Minha espiritualidade se construiu no negativo. Eu me contentava em cultuar a Deus como meio de celebrar apenas a sua misericórdia; sem jamais esquecer a etimologia latina, miserere e cordis – misericórida significa “voltar o coração para o miserável”. Em minha prática, eu implorava que Deus voltasse o coração para mim, eterno miserável. A função do culto se resumia a pedir perdão, quitar dívidas com uma lei perfeita e prometer: daquele dia em diante tudo vai ser diferente. Na semana seguinte obviamente tendo tropeçado nos cadarços da condição humana, voltava à estaca zero. E assim, de multidão de pecados em multidão de pecados, esperava que Deus não se zangasse comigo além da conta.
Internalizei  a mensagem do medo com radicalidade. Passei a me considerar irremediavelmente torpe. Contaminado e culpado pela desobediência de Adão, eu jamais conseguia sentir perdão. Quantos sermões repetiram: torto, pecador, porco lavado. Tratava as minhas poucas virtudes como trapos de imundice. Meu corpo, propenso à lascívia, só me levava a fazer o que eu não queria. Só poderia me considerar justo se me projetasse na justiça de Cristo. Em mim mesmo não passava de ímpio (perdoado, mas ímpio) –  e sempre a um passo de voltar à lama.
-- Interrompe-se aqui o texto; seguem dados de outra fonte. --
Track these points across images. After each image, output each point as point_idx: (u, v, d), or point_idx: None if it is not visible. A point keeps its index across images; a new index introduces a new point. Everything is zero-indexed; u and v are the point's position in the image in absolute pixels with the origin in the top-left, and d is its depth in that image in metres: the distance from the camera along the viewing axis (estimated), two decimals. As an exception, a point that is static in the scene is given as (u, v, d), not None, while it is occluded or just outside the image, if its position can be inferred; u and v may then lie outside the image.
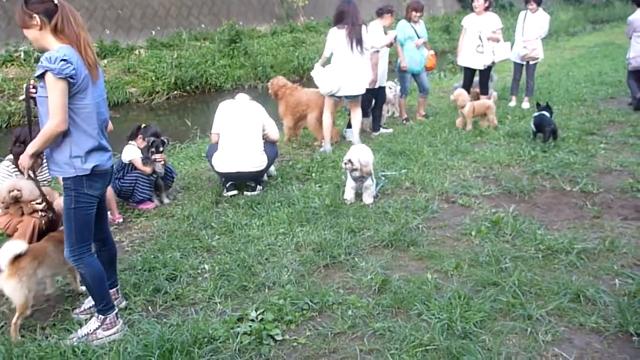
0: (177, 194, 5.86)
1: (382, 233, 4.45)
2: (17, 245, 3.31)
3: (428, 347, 2.97)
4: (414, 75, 8.52)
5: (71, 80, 2.84)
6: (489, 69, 8.68)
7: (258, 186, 5.70)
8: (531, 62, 9.06)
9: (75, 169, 3.02)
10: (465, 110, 7.86)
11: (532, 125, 7.13)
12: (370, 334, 3.17)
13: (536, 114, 7.16)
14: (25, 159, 3.03)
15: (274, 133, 5.89)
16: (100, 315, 3.23)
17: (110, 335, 3.22)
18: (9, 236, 4.65)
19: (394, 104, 8.98)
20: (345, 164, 5.14)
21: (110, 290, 3.48)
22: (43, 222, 4.65)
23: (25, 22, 2.90)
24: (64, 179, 3.07)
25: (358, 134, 7.23)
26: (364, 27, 6.72)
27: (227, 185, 5.67)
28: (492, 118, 7.88)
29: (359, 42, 6.66)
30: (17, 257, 3.25)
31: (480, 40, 8.40)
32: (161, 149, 5.47)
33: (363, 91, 6.98)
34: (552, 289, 3.54)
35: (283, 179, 6.07)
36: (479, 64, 8.58)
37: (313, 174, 6.21)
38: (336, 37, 6.74)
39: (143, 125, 5.67)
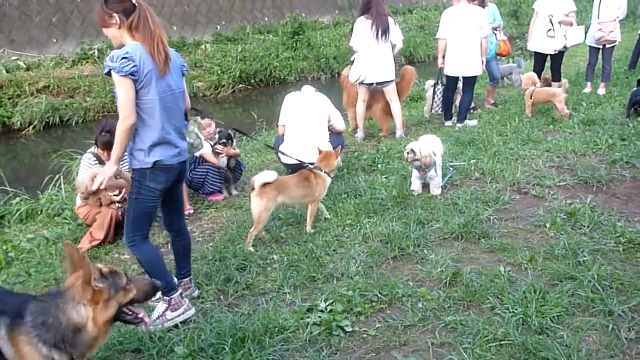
0: (245, 186, 5.96)
1: (452, 225, 4.36)
2: (268, 174, 4.30)
3: (502, 342, 2.89)
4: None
5: (132, 77, 2.92)
6: (561, 54, 8.31)
7: None
8: (608, 46, 8.60)
9: (139, 161, 3.12)
10: (525, 95, 7.66)
11: (629, 102, 7.24)
12: (441, 327, 3.11)
13: (635, 89, 7.28)
14: (110, 167, 3.07)
15: (339, 124, 5.90)
16: (165, 297, 3.34)
17: (178, 315, 3.34)
18: (88, 226, 4.90)
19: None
20: (408, 153, 5.05)
21: (184, 280, 3.61)
22: (120, 212, 4.86)
23: (104, 20, 3.02)
24: (132, 168, 3.19)
25: (400, 121, 7.20)
26: (390, 18, 6.87)
27: None
28: (562, 107, 7.49)
29: (385, 31, 6.78)
30: (265, 184, 4.25)
31: (551, 24, 8.03)
32: (225, 142, 5.55)
33: (391, 77, 6.98)
34: (634, 284, 3.36)
35: (349, 170, 6.05)
36: (549, 49, 8.21)
37: (379, 165, 6.17)
38: (362, 26, 6.85)
39: (219, 130, 5.79)
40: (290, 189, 4.47)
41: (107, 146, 4.84)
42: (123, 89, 2.93)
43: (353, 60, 7.09)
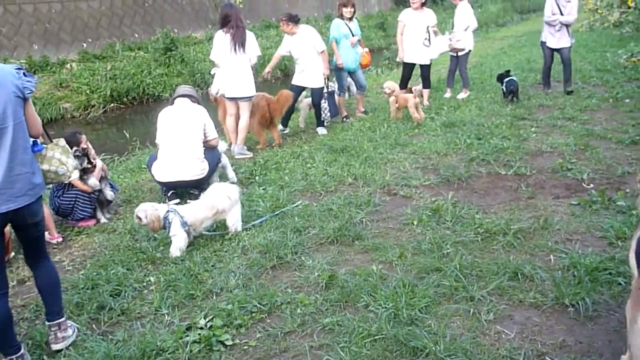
0: (119, 208, 5.73)
1: (327, 230, 4.50)
2: None
3: (376, 337, 3.04)
4: (350, 73, 8.63)
5: None
6: (430, 63, 8.93)
7: (201, 194, 5.64)
8: (460, 54, 9.33)
9: None
10: (390, 100, 8.30)
11: (504, 88, 8.84)
12: (319, 330, 3.20)
13: (508, 79, 8.82)
14: None
15: (214, 138, 5.79)
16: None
17: None
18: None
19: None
20: (135, 218, 4.53)
21: (58, 321, 3.25)
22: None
23: None
24: None
25: (241, 138, 7.27)
26: (247, 31, 7.08)
27: (169, 194, 5.59)
28: (412, 111, 7.94)
29: (242, 44, 6.94)
30: None
31: (427, 34, 8.58)
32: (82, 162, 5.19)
33: (247, 94, 7.10)
34: (491, 270, 3.68)
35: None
36: (425, 59, 8.78)
37: (257, 177, 6.21)
38: (221, 40, 7.02)
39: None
40: None
41: None
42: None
43: (213, 75, 7.17)
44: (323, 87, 7.88)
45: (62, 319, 3.27)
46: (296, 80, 8.01)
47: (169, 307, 3.59)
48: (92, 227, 5.24)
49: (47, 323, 3.26)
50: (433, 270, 3.74)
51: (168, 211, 4.46)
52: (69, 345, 3.24)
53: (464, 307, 3.31)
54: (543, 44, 9.15)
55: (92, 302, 3.70)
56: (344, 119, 8.73)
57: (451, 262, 3.78)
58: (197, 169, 5.53)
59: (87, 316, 3.57)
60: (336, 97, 8.70)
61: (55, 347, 3.22)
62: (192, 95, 5.84)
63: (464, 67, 9.52)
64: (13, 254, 4.59)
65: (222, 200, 4.61)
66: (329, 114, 8.02)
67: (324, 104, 7.94)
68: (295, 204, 5.16)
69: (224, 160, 6.09)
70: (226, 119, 7.37)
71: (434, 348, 2.89)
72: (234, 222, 4.69)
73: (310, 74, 7.80)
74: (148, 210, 4.43)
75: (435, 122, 7.86)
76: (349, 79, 8.88)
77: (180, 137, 5.53)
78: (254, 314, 3.42)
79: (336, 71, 8.59)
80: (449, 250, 4.00)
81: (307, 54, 7.73)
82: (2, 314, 2.99)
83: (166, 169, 5.49)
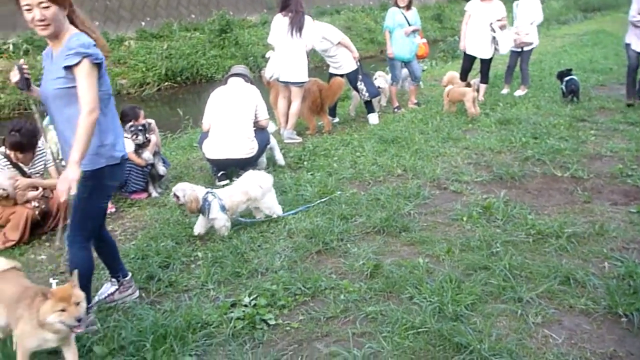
0: (169, 184, 5.84)
1: (374, 219, 4.47)
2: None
3: (420, 330, 3.00)
4: (405, 64, 8.51)
5: (98, 66, 2.81)
6: (492, 58, 8.69)
7: None
8: (525, 49, 9.03)
9: (106, 158, 2.94)
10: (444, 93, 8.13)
11: (564, 87, 8.61)
12: (362, 318, 3.19)
13: (568, 77, 8.58)
14: (74, 171, 2.68)
15: (264, 118, 5.82)
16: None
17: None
18: (1, 226, 4.65)
19: (385, 93, 8.98)
20: (173, 196, 4.50)
21: (124, 280, 3.50)
22: (36, 212, 4.65)
23: None
24: (86, 170, 2.85)
25: (292, 123, 7.25)
26: (307, 15, 7.00)
27: (219, 174, 5.66)
28: (469, 106, 7.78)
29: (300, 29, 6.88)
30: None
31: (493, 31, 8.33)
32: (140, 137, 5.36)
33: (300, 80, 7.05)
34: (542, 272, 3.57)
35: (275, 168, 6.07)
36: (488, 53, 8.54)
37: (305, 162, 6.22)
38: (279, 23, 6.95)
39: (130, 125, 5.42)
40: None
41: (16, 146, 4.61)
42: (94, 78, 2.76)
43: (268, 58, 7.19)
44: (357, 70, 7.75)
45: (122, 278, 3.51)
46: (332, 70, 7.90)
47: (214, 283, 3.65)
48: (143, 200, 5.38)
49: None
50: (481, 268, 3.66)
51: (207, 193, 4.42)
52: (119, 312, 3.34)
53: (511, 307, 3.23)
54: (627, 46, 8.16)
55: (142, 272, 3.80)
56: (395, 110, 8.64)
57: (500, 261, 3.69)
58: (247, 147, 5.58)
59: (137, 284, 3.66)
60: (389, 86, 8.63)
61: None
62: (245, 75, 5.89)
63: (526, 63, 9.24)
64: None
65: (254, 189, 4.58)
66: (367, 94, 7.87)
67: (361, 86, 7.82)
68: (339, 193, 5.12)
69: (273, 142, 6.12)
70: (278, 102, 7.40)
71: (478, 346, 2.83)
72: (270, 207, 4.66)
73: (340, 61, 7.71)
74: (187, 190, 4.37)
75: (490, 119, 7.68)
76: (405, 71, 8.76)
77: (232, 115, 5.59)
78: (297, 297, 3.44)
79: (389, 60, 8.50)
80: (498, 249, 3.91)
81: (327, 46, 7.65)
82: (111, 242, 3.44)
83: (216, 147, 5.56)
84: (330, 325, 3.16)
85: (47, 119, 2.95)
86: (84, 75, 2.73)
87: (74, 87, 2.76)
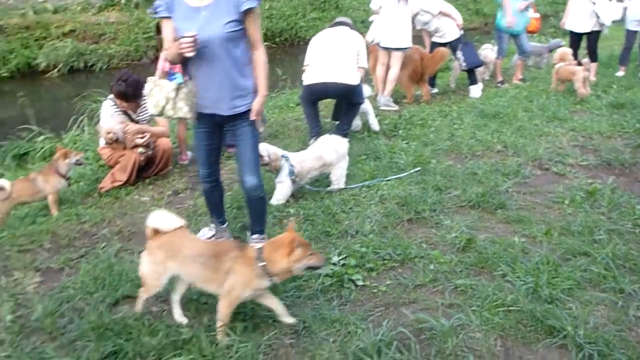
0: (264, 141, 5.96)
1: (470, 193, 4.36)
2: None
3: (511, 308, 2.92)
4: (513, 37, 8.11)
5: None
6: (596, 33, 8.11)
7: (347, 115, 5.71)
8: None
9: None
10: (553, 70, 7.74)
11: None
12: (451, 289, 3.15)
13: None
14: (259, 103, 3.19)
15: (363, 65, 5.66)
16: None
17: None
18: (111, 167, 4.97)
19: (488, 66, 8.65)
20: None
21: (222, 227, 3.75)
22: (142, 157, 4.93)
23: None
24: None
25: (389, 89, 7.10)
26: None
27: (314, 128, 5.59)
28: (578, 86, 7.32)
29: None
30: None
31: (592, 2, 7.80)
32: None
33: (402, 45, 6.90)
34: (648, 265, 3.35)
35: (370, 134, 6.04)
36: (588, 26, 8.02)
37: (400, 131, 6.14)
38: None
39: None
40: None
41: (121, 95, 4.84)
42: (260, 21, 3.08)
43: (371, 22, 7.08)
44: (459, 38, 7.53)
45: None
46: (435, 38, 7.70)
47: (305, 239, 3.70)
48: (240, 154, 5.53)
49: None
50: (581, 254, 3.49)
51: (282, 156, 4.45)
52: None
53: (611, 297, 3.06)
54: None
55: (237, 222, 3.95)
56: (499, 84, 8.30)
57: (602, 249, 3.49)
58: (349, 73, 5.41)
59: (232, 234, 3.81)
60: (495, 59, 8.30)
61: None
62: (350, 24, 5.82)
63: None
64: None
65: (330, 153, 4.54)
66: (464, 64, 7.62)
67: (459, 54, 7.58)
68: (415, 170, 4.93)
69: (368, 106, 6.05)
70: (376, 68, 7.30)
71: (572, 332, 2.72)
72: (338, 177, 4.61)
73: (443, 29, 7.50)
74: (270, 149, 4.41)
75: (602, 101, 7.20)
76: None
77: (334, 49, 5.48)
78: (386, 261, 3.45)
79: (497, 33, 8.14)
80: (601, 237, 3.69)
81: (428, 19, 7.43)
82: (222, 186, 3.68)
83: (317, 71, 5.44)
84: (418, 292, 3.14)
85: (178, 77, 3.01)
86: (257, 17, 3.03)
87: (242, 29, 3.01)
Alegria? Só comedida. Para não dar lugar à carne. Satisfação? Se cantar satisfação é ter a Cristo, prazer maior já visto. Prazer? Poucos: comer e dormir. Prazer sexual?  Depois que casar. O medo de infringir tantos mandamentos estreitou a minha vida. Deixei de ouvir boa música já que um crente verdadeiro não pode ouvir música do mundo. Não me permiti ler romances já que eram escritos por ímpios. Passei longe da poesia: como um filho de Deus pode se nutrir de sentimentos devassos? Catalogaram uma lista lotada de práticas abomináveis; tão vasta que eu me desesperava para cumpri-la. Além de não desejar magoar o coração de Deus, temia condenar a alma ao inferno.
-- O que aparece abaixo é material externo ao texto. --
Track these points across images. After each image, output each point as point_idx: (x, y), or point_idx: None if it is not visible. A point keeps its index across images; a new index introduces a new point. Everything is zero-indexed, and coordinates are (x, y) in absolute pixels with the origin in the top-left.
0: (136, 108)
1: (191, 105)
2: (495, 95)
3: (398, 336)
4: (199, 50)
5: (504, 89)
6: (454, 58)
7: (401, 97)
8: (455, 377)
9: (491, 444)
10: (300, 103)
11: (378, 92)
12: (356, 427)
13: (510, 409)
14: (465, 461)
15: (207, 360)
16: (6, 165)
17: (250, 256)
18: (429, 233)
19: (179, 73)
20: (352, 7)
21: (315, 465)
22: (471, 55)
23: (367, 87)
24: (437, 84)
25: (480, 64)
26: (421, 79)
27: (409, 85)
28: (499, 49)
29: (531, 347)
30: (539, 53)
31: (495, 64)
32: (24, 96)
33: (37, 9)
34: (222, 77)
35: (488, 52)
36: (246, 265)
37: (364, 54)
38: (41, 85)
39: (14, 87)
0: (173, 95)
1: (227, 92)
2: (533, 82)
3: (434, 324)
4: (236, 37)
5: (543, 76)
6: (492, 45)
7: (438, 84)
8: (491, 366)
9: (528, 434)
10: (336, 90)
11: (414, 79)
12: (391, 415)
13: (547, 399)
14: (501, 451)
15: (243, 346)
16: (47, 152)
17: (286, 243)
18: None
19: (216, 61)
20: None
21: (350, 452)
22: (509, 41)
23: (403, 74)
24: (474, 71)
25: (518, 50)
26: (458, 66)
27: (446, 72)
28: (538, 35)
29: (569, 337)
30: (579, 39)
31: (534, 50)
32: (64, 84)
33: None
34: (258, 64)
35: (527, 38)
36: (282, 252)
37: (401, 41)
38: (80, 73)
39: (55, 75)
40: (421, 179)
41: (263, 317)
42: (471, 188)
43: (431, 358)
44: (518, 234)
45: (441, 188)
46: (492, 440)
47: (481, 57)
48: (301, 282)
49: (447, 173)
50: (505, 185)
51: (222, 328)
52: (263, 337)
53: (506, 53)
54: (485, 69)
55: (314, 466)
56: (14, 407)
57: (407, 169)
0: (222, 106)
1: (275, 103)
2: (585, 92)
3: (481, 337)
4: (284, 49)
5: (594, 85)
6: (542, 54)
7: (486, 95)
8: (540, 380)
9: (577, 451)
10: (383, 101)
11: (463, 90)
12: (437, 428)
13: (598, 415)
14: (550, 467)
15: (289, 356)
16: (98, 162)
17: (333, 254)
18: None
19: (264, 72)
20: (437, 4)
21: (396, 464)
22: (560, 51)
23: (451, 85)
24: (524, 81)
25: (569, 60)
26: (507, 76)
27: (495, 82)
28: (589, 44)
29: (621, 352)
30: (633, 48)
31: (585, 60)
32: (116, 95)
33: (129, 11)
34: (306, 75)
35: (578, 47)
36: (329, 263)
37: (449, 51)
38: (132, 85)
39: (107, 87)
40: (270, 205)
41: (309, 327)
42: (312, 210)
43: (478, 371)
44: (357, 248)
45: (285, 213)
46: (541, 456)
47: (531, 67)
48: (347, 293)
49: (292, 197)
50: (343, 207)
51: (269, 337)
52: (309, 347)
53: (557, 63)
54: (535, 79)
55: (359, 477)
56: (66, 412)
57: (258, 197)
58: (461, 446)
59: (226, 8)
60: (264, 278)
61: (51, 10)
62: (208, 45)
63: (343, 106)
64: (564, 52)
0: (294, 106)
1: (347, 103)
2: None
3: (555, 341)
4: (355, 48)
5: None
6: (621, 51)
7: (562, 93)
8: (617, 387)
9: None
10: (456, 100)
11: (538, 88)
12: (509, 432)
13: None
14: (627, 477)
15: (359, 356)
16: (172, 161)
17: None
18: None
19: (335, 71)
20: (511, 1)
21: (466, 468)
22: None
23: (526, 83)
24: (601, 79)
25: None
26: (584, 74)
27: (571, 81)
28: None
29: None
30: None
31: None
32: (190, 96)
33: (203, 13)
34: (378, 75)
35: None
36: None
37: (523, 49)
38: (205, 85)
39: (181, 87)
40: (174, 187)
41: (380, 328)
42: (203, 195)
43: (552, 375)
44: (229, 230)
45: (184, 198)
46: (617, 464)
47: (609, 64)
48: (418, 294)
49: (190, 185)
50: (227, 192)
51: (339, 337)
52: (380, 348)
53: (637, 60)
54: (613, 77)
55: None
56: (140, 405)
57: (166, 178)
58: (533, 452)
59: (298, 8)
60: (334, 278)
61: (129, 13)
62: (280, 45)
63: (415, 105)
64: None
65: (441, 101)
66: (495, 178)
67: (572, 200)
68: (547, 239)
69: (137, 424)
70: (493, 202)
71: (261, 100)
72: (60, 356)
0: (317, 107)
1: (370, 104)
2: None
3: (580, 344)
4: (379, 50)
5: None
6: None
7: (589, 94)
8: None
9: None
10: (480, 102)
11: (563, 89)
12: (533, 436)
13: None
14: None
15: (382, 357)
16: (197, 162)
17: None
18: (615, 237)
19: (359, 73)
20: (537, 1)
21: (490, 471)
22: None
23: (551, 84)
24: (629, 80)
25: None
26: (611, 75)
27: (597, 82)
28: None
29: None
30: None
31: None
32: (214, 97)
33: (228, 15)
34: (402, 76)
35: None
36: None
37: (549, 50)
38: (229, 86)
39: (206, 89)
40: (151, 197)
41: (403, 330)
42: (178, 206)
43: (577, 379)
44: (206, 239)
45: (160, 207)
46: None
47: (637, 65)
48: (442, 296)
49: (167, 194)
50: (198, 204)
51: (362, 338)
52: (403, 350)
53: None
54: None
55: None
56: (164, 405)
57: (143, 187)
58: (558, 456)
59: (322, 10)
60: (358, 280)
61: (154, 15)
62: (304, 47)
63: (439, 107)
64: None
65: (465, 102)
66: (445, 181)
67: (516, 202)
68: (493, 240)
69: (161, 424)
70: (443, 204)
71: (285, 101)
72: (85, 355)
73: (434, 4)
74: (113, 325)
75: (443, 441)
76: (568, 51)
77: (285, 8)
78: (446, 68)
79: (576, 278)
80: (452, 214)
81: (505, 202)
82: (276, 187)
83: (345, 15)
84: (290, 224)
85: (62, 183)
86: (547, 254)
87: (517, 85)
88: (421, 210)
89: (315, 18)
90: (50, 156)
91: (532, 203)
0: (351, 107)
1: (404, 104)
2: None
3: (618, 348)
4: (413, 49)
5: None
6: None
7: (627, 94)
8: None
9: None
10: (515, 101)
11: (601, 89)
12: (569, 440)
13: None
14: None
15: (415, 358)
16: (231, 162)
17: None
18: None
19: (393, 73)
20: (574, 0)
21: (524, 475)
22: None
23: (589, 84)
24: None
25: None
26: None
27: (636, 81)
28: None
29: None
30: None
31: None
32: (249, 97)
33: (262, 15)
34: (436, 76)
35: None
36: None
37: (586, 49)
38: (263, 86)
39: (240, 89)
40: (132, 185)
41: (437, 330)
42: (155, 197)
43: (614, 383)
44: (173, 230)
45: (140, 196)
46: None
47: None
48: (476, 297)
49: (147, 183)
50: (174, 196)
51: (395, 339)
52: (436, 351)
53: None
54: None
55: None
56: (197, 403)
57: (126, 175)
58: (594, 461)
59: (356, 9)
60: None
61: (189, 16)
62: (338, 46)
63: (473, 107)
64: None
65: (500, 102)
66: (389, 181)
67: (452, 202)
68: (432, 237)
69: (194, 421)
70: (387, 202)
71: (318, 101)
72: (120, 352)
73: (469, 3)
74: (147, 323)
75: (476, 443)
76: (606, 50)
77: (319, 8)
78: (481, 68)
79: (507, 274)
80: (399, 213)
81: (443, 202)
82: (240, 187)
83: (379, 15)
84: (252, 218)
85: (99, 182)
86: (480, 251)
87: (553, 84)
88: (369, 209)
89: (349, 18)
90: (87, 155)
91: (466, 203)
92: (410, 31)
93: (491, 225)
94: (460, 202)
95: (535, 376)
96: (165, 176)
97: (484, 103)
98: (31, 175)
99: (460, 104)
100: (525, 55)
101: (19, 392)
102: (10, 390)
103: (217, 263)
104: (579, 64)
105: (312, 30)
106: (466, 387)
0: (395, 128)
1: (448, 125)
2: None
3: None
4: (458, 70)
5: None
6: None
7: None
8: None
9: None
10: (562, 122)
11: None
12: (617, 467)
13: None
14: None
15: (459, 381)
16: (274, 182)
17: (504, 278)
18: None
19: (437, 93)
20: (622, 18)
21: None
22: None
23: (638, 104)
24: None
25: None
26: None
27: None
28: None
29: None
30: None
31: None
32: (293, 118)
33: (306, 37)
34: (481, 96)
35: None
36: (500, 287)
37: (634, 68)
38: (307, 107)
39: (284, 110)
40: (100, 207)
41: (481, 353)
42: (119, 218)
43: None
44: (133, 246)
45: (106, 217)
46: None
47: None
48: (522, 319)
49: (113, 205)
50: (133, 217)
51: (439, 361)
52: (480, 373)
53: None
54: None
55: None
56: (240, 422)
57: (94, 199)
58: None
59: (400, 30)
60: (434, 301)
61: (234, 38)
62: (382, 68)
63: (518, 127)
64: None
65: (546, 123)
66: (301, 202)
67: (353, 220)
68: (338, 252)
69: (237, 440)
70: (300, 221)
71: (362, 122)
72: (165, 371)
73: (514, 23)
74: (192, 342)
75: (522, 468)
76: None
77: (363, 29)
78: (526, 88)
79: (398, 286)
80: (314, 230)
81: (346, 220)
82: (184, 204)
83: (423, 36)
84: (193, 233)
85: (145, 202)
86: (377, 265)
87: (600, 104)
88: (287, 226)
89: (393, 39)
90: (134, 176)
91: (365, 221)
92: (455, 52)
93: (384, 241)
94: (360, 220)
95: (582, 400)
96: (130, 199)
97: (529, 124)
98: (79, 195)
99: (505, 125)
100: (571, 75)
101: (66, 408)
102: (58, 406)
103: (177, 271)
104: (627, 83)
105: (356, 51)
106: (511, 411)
Fui a um show da saudosa Mercedes Sosa. Um espetáculo monumental. Escrevi sobre o meu arrebatamento diante de tanta sensibilidade. Os fiscais da religião foram rápidos em franzir a testa. Disseram que agi como criança; um deslumbrado em um evento profano e vulgar. A crítica, todavia, veio tarde. Eu já não me indignava com os comentários de crentes alienados. Hoje, prefiro a ingenuidade do menino à sisudez do fariseu. Não tenho vergonha, nem medo, de gaguejar diante da beleza. Se alucino, devo aos anos em que a alegria me foi proibida. O belo ressuscita em mim sentimentos ilhados, mortos e amordaçados.
Na longa estrada da existência, a vida é breve. Quero viver. Confesso a minha incompetência de boxear com teólogos ilustrados –  principalmente os que sabem usar versículos para validar seus argumentos. Na verdade, nem quero estar perto deles. Porque tenho outras sedes no coração, almejo mudar de faixa. Anelo aprender a joeirar os cascalhos que uma falsa religiosidade me deu. Quero encontrar pepitas de uma beleza comum – que não respeita credo religioso. Pretendo alongar a minha vista por cima da cerca do preconceito religioso. Quero ir além do regionalismo que a subcultura produz – quero ir para arredores e exilar-me dos certinhos. Anseio desmontar intolerâncias. Procuro voltar atrás no relógio e ler autores que antigamente suspeitei.
Fazer as pazes com Deus significa mais do que rever pecados; saio do proibitivo e me arrependo de ter acalentado noções negativas sobre ele. Revejo conceitos para re-aprender que Deus se alegra quando celebro a vida. Só agora percebo: minha inadequação humana não me indispõe com a divindade. Meus tropeços não me condenam. Minhas tolices não me amaldiçoam. Mesmo imperfeito, sou apreciado. Não regurgito remorso. Não me chafurdo em falsas culpas. Celebro a minha humanidade sem a ameaça do fogo do inferno. Assim esboço algumas nuanças da graça.